[Excerpted data Boundary: Start]
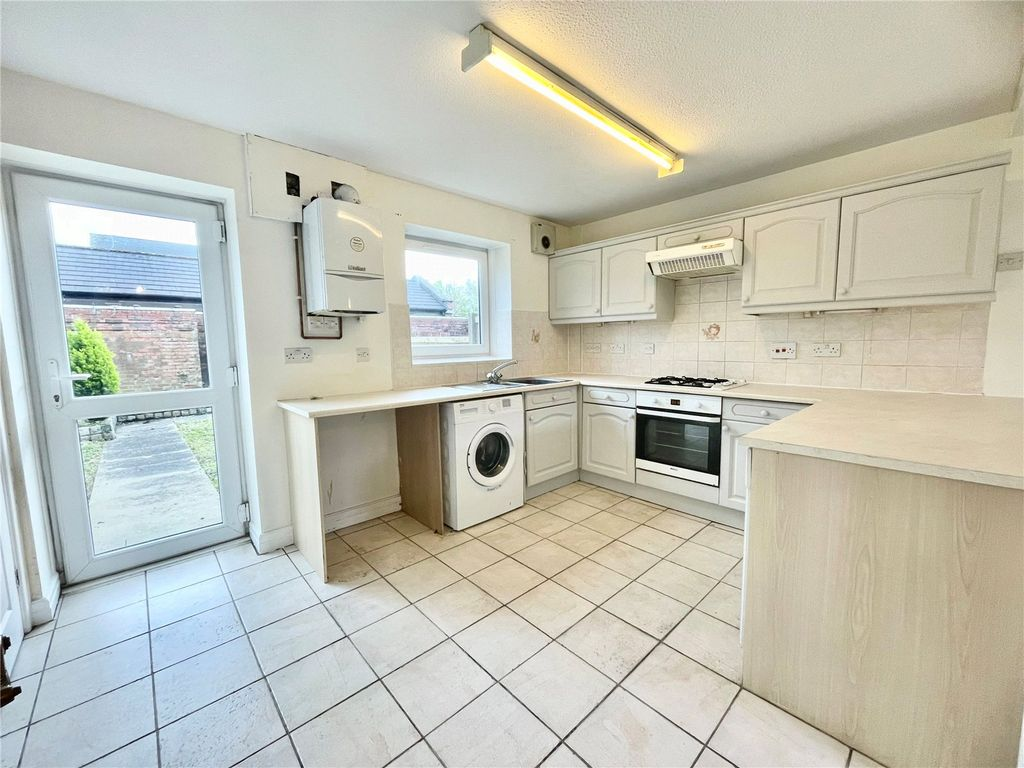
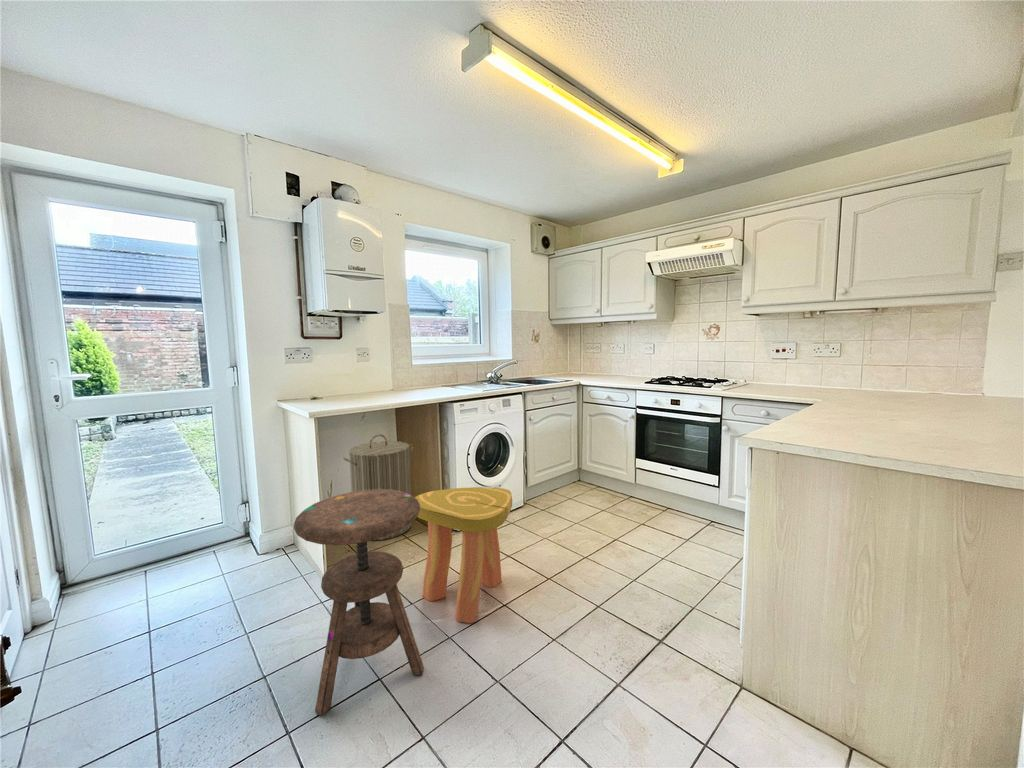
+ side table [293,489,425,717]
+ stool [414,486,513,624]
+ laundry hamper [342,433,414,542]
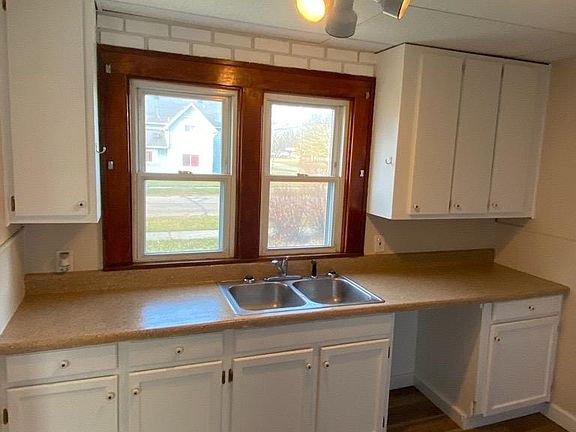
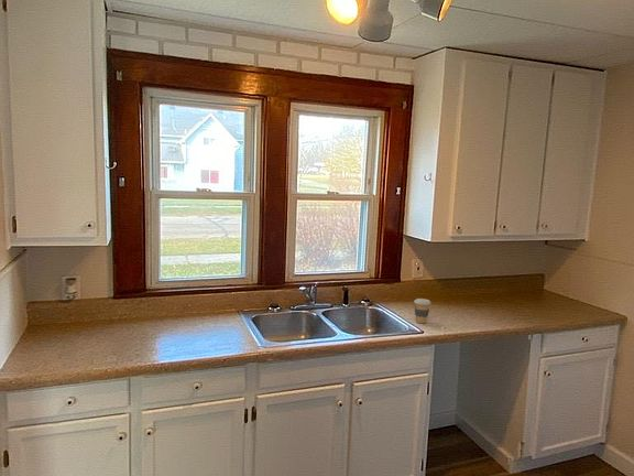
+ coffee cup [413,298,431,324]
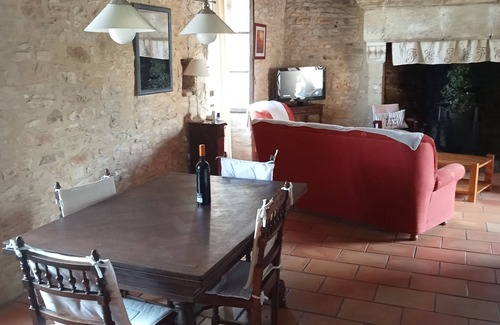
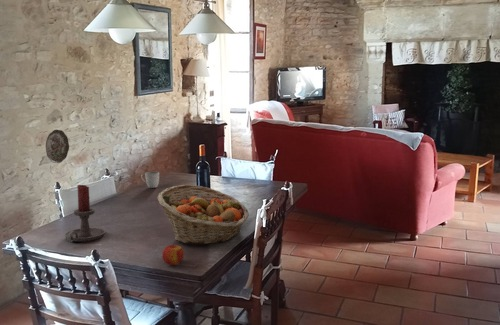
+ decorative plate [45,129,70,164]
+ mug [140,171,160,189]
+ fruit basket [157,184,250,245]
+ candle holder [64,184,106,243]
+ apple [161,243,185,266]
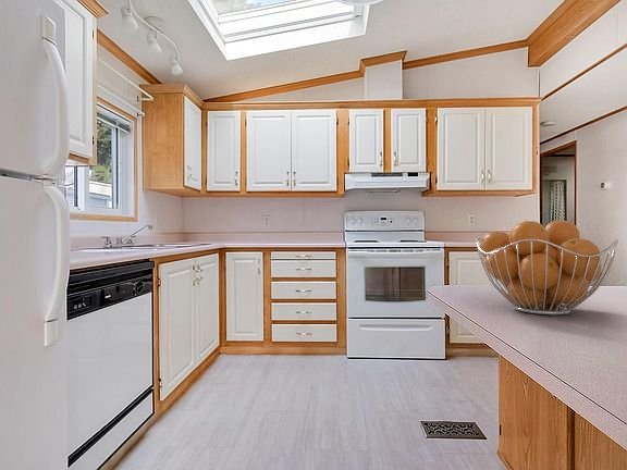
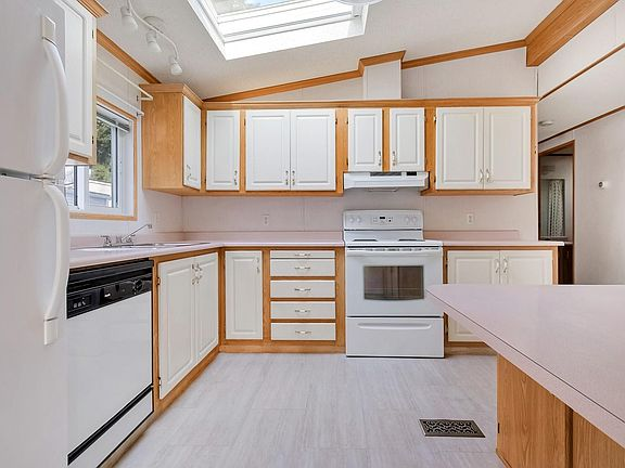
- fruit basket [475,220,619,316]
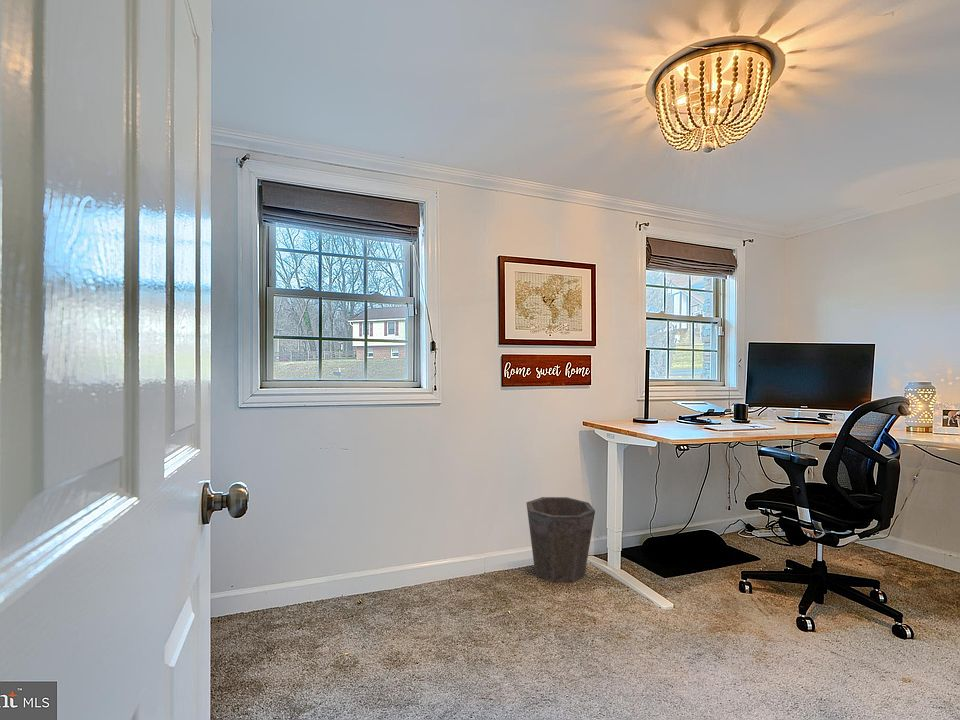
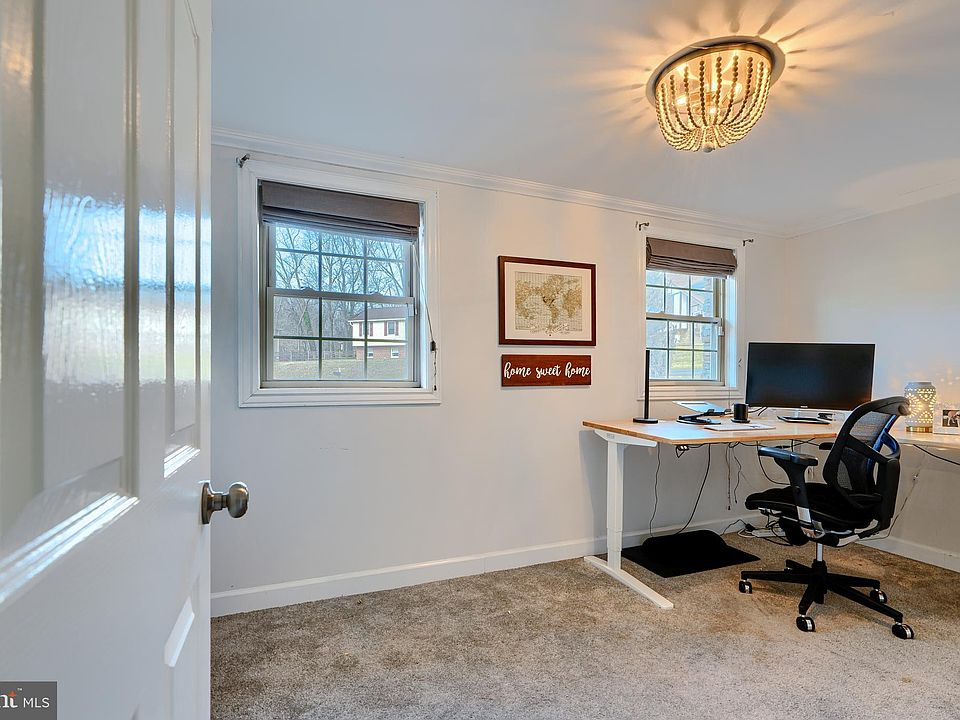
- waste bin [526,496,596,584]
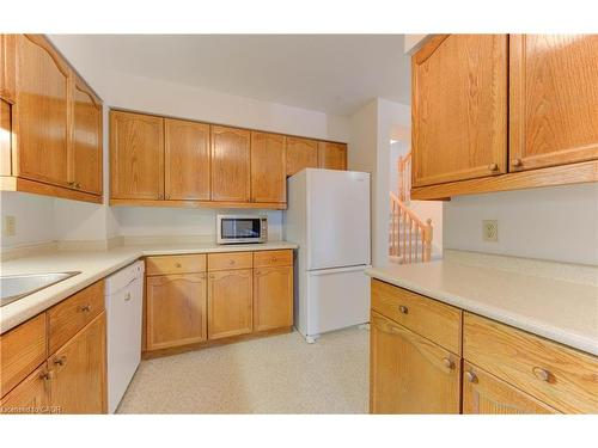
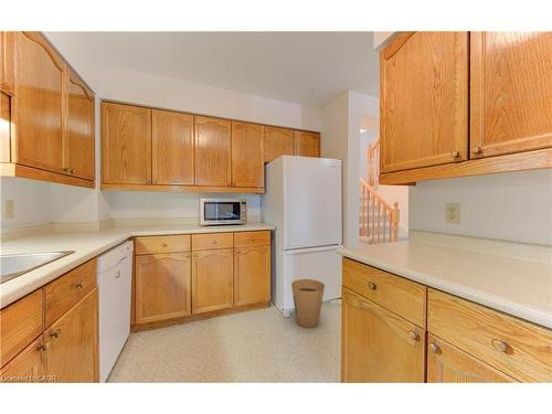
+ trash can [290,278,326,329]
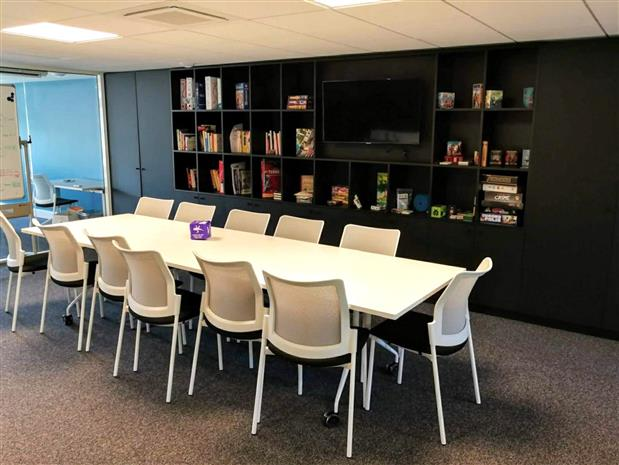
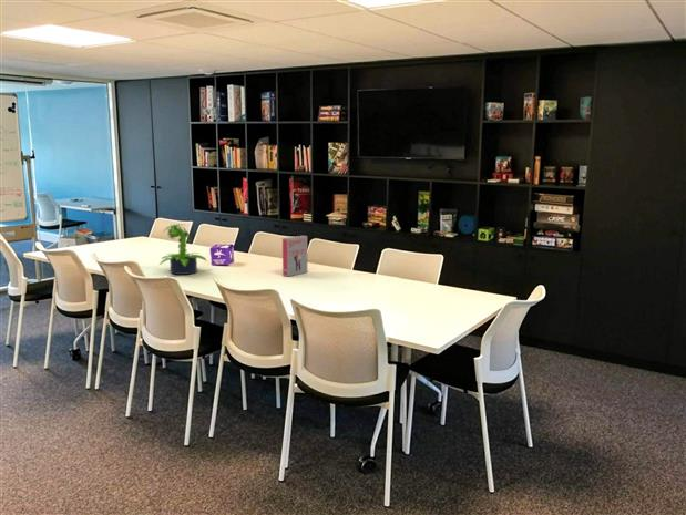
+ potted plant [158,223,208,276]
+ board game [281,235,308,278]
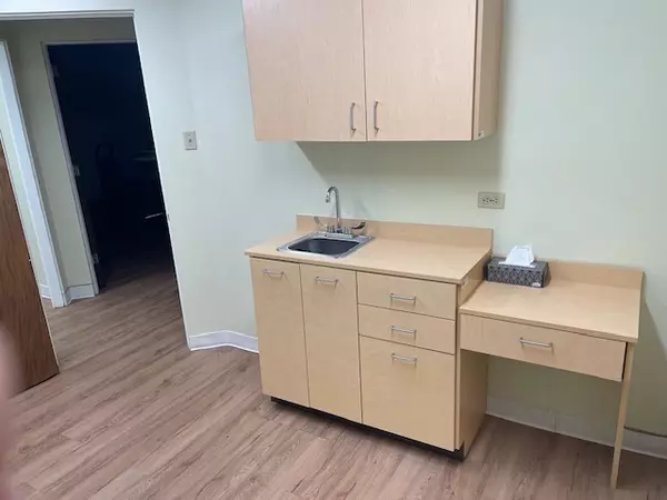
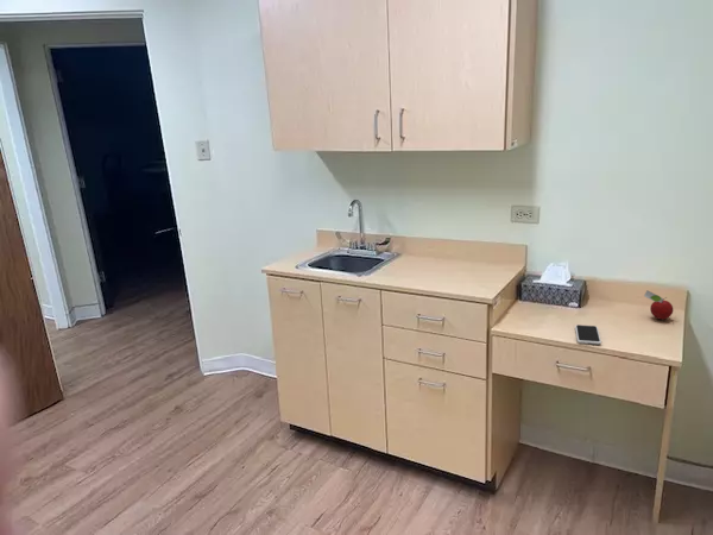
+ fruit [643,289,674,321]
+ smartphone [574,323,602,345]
[Excerpted data Boundary: End]
> _What is being asked_: Reproduce exactly the line containing "coffee cup [413,298,431,324]" and every line after it in the material above, up to and including the last. Exclude all pictures.

> _Problem solution_:
+ coffee cup [413,298,431,324]
+ decorative plate [45,129,70,164]
+ mug [140,171,160,189]
+ fruit basket [157,184,250,245]
+ candle holder [64,184,106,243]
+ apple [161,243,185,266]
- fruit basket [475,220,619,316]
- waste bin [526,496,596,584]
+ trash can [290,278,326,329]
+ potted plant [158,223,208,276]
+ board game [281,235,308,278]
+ fruit [643,289,674,321]
+ smartphone [574,323,602,345]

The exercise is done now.